The White House was ready Sunday with state-by-state reports on the automatic budget cuts set to take effect Friday.
The numbers were compiled from federal agencies and the White House’s own budget office. The numbers reflect the impact of the cuts this year. Unless Congress acts by Friday, $85 billion in cuts are set to take effect from March-September.
As to whether states could move money around to cover shortfalls, the White House said that depends on state budget structures and the specific programs.
It did not have a list of which states or programs might have flexibility.
In Georgia, the White House said the biggest impact would be on the military.
MILITARY: About 37,000 civilians working for the military would be furloughed and lose $190 million in pay.
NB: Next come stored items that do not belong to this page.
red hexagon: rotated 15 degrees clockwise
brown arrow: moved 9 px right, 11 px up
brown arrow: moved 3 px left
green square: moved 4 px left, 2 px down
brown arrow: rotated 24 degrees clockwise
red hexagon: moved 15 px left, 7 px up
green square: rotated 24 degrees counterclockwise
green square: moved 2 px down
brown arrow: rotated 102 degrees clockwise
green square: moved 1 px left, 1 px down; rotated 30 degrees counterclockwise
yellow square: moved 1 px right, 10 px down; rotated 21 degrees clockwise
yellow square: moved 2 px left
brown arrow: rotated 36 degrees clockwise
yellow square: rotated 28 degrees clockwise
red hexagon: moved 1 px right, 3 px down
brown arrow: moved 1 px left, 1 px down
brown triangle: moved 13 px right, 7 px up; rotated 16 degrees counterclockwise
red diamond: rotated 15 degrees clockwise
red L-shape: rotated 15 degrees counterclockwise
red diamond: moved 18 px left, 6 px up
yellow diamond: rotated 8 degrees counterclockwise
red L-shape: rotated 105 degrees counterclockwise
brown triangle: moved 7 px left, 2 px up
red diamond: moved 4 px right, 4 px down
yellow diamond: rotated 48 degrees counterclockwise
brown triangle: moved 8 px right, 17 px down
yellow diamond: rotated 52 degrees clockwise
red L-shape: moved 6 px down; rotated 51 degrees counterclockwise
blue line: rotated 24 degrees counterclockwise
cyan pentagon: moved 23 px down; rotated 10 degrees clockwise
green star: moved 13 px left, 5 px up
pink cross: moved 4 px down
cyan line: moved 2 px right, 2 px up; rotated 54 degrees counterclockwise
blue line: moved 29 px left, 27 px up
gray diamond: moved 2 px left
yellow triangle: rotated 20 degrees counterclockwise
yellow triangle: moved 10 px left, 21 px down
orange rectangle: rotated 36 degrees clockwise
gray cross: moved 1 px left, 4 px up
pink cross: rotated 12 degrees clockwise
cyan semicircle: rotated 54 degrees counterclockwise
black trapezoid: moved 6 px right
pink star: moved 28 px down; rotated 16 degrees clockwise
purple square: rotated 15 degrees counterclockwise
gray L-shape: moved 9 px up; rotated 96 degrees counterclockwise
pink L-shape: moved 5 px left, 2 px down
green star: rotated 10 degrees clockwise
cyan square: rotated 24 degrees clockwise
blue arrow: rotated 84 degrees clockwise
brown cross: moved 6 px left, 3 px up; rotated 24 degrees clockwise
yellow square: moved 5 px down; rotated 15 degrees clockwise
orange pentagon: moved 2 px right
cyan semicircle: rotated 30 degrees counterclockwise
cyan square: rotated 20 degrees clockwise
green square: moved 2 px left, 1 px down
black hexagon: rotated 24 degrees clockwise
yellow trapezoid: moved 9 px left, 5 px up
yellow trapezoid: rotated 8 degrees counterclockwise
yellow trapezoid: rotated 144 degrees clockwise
Funding for Army and Air Force operations would be cut by $238 million.
JOBS: About 33,160 fewer people would get assistance in finding jobs as a result of the loss of $873,000.
TEACHERS AND SCHOOLS: Georgia would lose about $28.6 million in funding for primary and secondary schools. About 390 teacher and aide jobs would be at risk.
SENIORS: Funding for meals for seniors would be cut by about $1.3 million.
CHILD CARE: As many as 1,100 children would lose access to child care.
ENVIRONMENT: Georgia would lose $3.5 million to ensure clean water and air and nearly $1 million in grants for fish and wildlife protection.
HEAD START: Services would be eliminated for about 1,700 children.
VACCINES: About 4,180 fewer children would get vaccinations for measles, mumps and other illnesses because of a funding cut of $286,000.
PUBLIC HEALTH: About 2,400 fewer people would be admitted to substance abuse programs and 14,300 fewer HIV tests would be performed because of a $4 million cut in public health funding.
WORK-STUDY JOBS: About 2,490 fewer low-income students would receive financial aid and 890 fewer would get work-study jobs to help pay for college.